EXERCISE BRIEF ::
Every line from the one with "58: (525, 160, 0.31)" to the end of the data needs to be copied exactly, and no line before it.

-- MATERIAL PROVIDED follows --

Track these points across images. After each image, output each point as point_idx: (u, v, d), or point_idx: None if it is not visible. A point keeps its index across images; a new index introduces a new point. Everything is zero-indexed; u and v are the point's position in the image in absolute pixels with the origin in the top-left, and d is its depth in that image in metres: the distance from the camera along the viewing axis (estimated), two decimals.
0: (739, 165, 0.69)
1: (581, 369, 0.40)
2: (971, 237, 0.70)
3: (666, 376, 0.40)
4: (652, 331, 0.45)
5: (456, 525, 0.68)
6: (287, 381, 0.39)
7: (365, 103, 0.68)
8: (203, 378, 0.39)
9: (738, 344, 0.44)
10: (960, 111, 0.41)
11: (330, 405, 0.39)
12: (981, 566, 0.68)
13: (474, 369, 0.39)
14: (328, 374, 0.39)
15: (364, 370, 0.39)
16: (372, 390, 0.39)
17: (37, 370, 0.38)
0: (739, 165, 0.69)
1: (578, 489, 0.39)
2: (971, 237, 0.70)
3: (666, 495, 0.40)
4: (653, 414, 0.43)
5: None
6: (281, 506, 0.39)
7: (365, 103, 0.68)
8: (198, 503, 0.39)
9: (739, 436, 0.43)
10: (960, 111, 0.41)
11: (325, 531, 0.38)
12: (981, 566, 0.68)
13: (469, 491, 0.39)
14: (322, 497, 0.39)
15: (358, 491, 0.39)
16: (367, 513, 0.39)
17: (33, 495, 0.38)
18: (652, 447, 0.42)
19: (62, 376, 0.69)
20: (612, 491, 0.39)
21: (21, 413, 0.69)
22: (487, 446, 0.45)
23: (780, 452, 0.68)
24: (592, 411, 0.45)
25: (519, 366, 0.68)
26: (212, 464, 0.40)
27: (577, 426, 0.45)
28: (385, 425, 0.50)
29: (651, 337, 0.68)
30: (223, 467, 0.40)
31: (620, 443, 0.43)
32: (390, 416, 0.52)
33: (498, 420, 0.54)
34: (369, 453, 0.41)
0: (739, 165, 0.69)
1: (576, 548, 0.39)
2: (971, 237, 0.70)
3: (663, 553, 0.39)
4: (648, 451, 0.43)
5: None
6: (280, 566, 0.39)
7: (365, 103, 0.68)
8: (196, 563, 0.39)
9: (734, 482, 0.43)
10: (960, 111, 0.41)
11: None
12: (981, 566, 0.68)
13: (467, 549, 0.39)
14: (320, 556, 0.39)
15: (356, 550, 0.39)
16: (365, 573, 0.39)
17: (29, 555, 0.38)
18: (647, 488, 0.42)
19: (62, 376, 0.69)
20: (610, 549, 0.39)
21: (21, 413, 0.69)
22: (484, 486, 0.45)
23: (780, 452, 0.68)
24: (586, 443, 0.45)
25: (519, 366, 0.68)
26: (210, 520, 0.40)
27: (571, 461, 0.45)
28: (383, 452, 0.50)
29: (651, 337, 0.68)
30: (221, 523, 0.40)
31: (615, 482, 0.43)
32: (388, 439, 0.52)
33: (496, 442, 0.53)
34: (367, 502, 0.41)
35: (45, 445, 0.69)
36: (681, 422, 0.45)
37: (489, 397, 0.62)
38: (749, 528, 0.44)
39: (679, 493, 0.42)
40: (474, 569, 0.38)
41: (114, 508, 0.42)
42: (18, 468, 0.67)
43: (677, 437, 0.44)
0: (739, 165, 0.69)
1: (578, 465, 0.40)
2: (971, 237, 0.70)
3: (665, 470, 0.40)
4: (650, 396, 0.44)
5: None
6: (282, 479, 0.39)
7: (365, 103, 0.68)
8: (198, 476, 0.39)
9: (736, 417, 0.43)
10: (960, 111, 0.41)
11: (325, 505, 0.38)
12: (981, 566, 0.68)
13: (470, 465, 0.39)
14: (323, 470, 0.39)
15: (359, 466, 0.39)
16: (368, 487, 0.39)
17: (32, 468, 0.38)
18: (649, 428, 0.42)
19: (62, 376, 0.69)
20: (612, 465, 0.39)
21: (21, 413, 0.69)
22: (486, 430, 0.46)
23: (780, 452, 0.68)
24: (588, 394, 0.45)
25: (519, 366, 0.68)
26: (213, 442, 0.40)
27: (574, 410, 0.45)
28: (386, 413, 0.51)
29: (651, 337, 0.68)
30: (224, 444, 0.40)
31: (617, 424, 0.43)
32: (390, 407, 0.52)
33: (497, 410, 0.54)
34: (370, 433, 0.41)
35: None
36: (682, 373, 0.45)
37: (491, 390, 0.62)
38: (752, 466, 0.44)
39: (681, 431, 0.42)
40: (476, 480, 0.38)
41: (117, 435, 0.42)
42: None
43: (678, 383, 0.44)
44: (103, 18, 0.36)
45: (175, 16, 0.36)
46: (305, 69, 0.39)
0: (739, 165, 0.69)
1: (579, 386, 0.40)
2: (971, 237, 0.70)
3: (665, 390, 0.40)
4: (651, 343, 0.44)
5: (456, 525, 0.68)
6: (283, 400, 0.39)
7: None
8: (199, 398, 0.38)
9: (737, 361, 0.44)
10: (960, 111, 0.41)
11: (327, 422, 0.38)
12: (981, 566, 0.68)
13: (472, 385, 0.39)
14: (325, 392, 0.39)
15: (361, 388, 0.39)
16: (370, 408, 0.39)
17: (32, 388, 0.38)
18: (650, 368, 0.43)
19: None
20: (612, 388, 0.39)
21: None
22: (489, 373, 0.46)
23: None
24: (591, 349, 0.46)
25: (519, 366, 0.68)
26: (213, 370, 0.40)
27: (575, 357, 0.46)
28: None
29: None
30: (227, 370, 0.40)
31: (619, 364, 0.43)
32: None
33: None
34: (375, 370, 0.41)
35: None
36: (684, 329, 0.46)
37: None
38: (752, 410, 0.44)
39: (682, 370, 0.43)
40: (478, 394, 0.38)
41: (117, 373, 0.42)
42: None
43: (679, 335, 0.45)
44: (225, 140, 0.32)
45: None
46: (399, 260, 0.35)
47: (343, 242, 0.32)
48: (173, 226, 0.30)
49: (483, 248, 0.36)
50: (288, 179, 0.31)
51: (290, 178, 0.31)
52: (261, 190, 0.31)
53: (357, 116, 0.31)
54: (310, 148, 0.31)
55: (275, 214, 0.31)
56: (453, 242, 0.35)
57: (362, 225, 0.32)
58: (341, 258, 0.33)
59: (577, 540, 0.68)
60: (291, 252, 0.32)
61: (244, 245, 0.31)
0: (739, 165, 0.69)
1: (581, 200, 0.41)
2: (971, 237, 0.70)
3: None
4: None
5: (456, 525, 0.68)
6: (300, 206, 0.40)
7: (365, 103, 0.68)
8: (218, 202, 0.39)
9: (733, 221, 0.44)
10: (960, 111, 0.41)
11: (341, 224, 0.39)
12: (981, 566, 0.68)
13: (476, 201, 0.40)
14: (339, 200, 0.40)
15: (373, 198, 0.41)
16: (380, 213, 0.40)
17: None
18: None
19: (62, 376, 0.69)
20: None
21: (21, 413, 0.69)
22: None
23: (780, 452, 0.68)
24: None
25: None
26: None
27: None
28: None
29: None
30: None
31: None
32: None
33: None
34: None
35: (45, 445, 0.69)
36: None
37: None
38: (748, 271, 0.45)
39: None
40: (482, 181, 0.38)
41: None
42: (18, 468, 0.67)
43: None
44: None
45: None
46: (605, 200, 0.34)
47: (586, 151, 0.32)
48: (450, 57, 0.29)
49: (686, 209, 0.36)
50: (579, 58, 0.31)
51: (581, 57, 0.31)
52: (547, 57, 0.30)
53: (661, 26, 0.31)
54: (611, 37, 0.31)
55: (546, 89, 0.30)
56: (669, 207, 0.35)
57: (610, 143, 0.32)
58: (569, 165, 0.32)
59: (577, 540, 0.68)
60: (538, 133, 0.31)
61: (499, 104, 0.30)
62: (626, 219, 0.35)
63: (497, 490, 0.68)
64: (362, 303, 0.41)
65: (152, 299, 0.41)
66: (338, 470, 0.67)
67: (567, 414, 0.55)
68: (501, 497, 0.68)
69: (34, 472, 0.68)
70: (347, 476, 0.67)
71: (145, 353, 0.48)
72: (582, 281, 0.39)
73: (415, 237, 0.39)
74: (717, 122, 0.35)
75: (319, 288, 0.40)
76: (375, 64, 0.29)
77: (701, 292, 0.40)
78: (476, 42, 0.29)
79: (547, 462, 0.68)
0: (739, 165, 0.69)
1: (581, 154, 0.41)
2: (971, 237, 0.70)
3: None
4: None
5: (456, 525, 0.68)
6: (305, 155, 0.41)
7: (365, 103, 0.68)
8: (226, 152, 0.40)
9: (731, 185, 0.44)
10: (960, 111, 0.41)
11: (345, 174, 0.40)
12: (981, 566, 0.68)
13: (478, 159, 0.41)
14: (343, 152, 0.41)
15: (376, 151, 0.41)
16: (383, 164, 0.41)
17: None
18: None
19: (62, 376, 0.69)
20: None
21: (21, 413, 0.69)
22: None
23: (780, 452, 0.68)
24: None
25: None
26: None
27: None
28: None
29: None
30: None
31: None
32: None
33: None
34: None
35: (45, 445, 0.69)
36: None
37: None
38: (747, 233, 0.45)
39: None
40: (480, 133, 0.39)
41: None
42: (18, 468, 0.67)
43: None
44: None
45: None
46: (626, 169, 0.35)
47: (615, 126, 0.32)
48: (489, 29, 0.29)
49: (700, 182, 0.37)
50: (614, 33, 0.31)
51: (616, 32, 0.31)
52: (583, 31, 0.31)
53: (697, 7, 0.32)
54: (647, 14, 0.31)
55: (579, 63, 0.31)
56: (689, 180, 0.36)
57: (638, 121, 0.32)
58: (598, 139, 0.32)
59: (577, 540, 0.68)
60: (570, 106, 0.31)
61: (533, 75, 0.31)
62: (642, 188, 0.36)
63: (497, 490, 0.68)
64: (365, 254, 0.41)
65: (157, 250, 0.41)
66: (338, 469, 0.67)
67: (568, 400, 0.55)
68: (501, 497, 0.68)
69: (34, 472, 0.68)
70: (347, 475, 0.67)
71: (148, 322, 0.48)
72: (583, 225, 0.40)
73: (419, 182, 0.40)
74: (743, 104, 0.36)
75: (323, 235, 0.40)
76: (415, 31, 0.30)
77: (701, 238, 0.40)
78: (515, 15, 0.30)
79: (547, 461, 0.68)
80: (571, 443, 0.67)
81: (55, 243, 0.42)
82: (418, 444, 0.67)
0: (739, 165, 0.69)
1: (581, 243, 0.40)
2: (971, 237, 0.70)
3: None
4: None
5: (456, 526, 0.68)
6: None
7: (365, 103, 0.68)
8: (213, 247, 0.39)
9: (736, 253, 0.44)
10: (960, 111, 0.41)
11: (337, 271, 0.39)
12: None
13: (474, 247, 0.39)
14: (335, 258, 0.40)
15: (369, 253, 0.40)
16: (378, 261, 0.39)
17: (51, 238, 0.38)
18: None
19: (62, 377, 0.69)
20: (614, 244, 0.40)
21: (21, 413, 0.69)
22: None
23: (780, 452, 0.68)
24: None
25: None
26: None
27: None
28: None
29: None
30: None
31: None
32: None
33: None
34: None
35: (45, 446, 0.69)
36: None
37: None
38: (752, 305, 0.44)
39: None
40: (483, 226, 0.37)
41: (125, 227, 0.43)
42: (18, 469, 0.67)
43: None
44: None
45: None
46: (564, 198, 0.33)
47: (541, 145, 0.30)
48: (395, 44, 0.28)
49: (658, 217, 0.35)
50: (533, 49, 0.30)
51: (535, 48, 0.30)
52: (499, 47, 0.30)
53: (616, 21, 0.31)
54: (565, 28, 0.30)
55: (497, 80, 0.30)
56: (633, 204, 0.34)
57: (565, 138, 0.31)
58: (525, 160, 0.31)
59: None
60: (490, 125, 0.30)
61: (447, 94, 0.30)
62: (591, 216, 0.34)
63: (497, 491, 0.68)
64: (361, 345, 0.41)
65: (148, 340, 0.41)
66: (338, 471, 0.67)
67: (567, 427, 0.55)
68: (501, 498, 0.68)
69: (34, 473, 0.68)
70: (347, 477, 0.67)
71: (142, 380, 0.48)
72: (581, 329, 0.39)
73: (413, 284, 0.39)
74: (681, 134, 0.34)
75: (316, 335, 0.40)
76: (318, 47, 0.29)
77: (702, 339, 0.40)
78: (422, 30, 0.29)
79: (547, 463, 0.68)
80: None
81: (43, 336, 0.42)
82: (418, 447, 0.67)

-- MATERIAL PROVIDED concluded --

ANSWER BOX ::
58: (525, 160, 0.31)
59: None
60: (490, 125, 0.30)
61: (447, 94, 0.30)
62: (591, 216, 0.34)
63: (497, 491, 0.68)
64: (361, 345, 0.41)
65: (148, 340, 0.41)
66: (338, 471, 0.67)
67: (567, 427, 0.55)
68: (501, 498, 0.68)
69: (34, 473, 0.68)
70: (347, 477, 0.67)
71: (142, 380, 0.48)
72: (581, 329, 0.39)
73: (413, 284, 0.39)
74: (681, 134, 0.34)
75: (316, 335, 0.40)
76: (318, 47, 0.29)
77: (702, 339, 0.40)
78: (422, 30, 0.29)
79: (547, 463, 0.68)
80: None
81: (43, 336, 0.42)
82: (418, 447, 0.67)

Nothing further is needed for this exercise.